For example, what if we want to ask arbitrary historical questions of how many GitHub issues have been created in the Airbyte repo, how many PRs have been merged, and who was the most active contributor over all time? Pre-calculated embeddings would not be able to answer these questions, since they rely upon aggregations that are dynamic in nature and whose answers are changing constantly. It would be nearly impossible - and terribly efficient - to try to answer these questions with pre-formed text documents and vector-based document retrieval.

In this post, we’ll show how to chat with your SQL data warehouse using LlamaIndex. We’ll ask questions in plain english, and the AI model will write and run SQL queries to answer our questions. Unlike similar “bring-your-own-data” projects, we won’t need to calculate embeddings or use an external vectorstore database.

We’ll use Airbyte to set up a production data pipeline, which feeds data incrementally from GitHub into Snowflake on our chosen frequency: daily, weekly, or even hourly. Airbyte makes this fast, easy, and secure by streamlining authentication to GitHub and Snowflake, handling rate limiting and tracking tokens securely so we don’t have to worry about a separate credential management system.

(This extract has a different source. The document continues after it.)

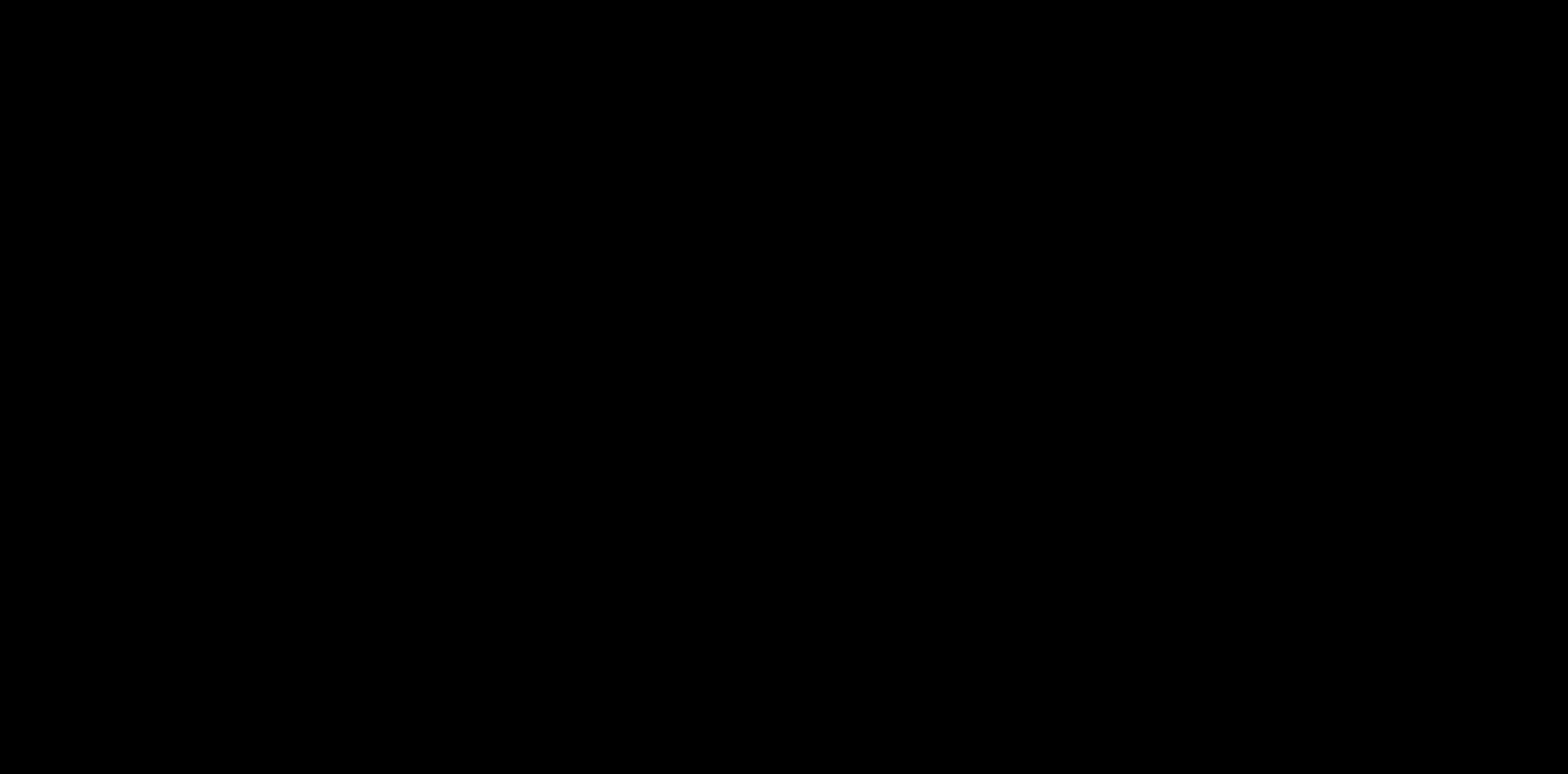
{"keys": [], "events": []}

Your LLM output is only going to be as good as the underlying data. Using Airbyte to automatically sync all your data to a warehouse makes sure everything is available for the LLM and in a consistent format.

Why Chat-to-SQL interfaces are so powerful

Querying databases and data warehouses has traditionally required the questioner to have a high proficiency in SQL. Even for practitioners well-versed in SQL, there’s always a learning curve associated with learning new tables and data models. Even if you are an expert in SQL, you can’t write queries until you’ve learned the data model and learning each new data model takes up valuable time.

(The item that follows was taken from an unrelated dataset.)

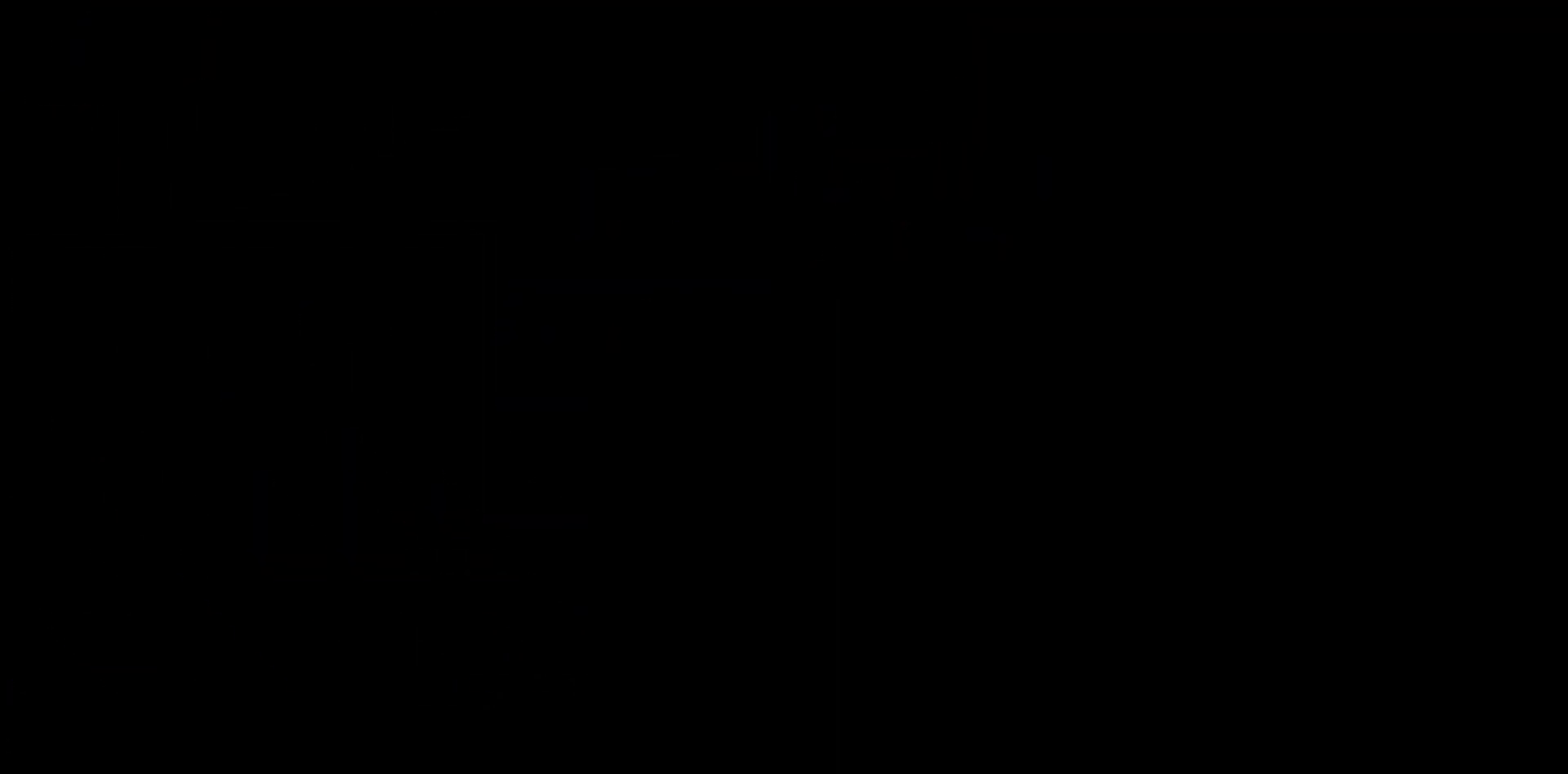
{"keys": [], "events": []}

Now, with LLMs and with new libraries like LlamaIndex, we can use natural language to interact with our data - without SQL expertise and without needing to learn or memorize database schemas ourselves. The LLM will generate SQL to answer our natural language question and then run the SQL and return the result. The LLM will automatically scan the tables metadata to get column and table names so that it can create valid SQL for our specific data model. 

We’ll show how this new and novel approach can be used to answer real-world questions like "Who has opened the largest number of issues this month?" without writing any SQL and without requiring us to use a dedicated vector store. As an added bonus, we’ll be able to see exactly what SQL the LLM is creating - so we can better understand what actions it is performing and we can learn SQL a little better in the process.

Ready to go? Let's get started!

Step 1 - Populate GitHub source data in Snowflake using Airbyte

We’ll start by using Airbyte’s GitHub connector to pull data into Snowflake. With a few clicks, we’ll create a connection from GitHub to Snowflake, and Airbyte will take care to keep the pipeline running and always up-to-date.

Add the GitHub Source Connector

Log in to Airbyte and click “New Connection”.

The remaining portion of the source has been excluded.